The artist explores the relations between the original structure, facilities, and equipment in a given space by introducing new elements that fit in with its physical properties, instead of removing and altering the space. This working method draws an analogy to the placemaking process in which a subject interacts with a new home—whether a new house or a new country—and forms a physical and psychological connection with that place. An immigrant might seek a connection with a place of settlement by transposing their own cultural identity onto it, thereby creating a new, hybrid third-place. Similarly, Lee’s work is a complex aggregate where the work connects, collides, and negotiates with the existing space. 

By blurring the boundary between migration (route) and settlement (root), Lee disproves the binary opposition between homeland and strange land, the rooted and the uprooted. Instead, she reveals how the subject and each new settlement permeate one another by building an organic relationship. Lee encounters her childhood home as a renewed place in her journey in which she can search for meaning: how does Busan relate to her?; what does it mean to her?; how might it transform her? Lee’s work invites us to ruminate on the spatial and psychological dispersion of contemporary diaspora and the meaning of home through an installation that is at once familiar and unfamiliar, intimate and uneasy, while temporarily anchored at the 2020 Busan Biennale.

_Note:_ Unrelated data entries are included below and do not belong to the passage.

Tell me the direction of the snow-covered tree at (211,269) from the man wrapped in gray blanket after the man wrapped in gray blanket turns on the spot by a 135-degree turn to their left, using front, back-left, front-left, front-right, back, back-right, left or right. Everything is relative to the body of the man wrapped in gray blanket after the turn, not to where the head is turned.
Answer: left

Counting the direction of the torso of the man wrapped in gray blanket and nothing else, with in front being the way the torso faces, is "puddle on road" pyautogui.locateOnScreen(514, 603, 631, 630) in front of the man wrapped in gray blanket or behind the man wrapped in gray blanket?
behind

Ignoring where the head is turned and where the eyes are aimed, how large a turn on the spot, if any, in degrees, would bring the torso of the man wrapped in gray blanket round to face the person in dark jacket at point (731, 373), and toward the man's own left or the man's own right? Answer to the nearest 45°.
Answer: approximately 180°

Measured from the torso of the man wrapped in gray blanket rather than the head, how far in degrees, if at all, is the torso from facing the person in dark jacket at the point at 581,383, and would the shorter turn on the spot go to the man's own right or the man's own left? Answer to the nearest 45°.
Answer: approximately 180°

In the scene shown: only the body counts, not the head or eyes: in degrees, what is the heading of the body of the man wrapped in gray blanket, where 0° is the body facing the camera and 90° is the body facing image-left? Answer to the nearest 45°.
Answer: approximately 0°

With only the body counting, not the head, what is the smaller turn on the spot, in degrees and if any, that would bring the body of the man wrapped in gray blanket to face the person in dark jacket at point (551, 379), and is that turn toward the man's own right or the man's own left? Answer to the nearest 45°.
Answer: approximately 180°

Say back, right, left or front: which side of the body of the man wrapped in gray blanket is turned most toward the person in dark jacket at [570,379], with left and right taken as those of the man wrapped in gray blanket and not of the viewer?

01. Paul Gilroy, ““Not a Story to Pass On”: Living Memory and the Slave Sublime,” in The Black Atlantic: Modernity and Double Consciousness (London: Verso, 1993), 198. 02. Avtar Brah, “Diaspora, Border and Transnational Identity,” in Cartographies of Diaspora: Contesting Identities (London: Routledge, 1996), 192-193. 03. Ibid.  04. Stuart Hall, “Cultural Identity and Diaspora,” in Colonial Discourse & Postcolonial Theory: A Reader, eds. Patrick Williams & Laura Chrisman (New York: Columbia UP, 1994), 397. 05. Sara Ahmed, “Home and Away: Narratives of Migration and Estrangement,” International Journal of Cultural Studies 2, no. 3 (December 1999), 341.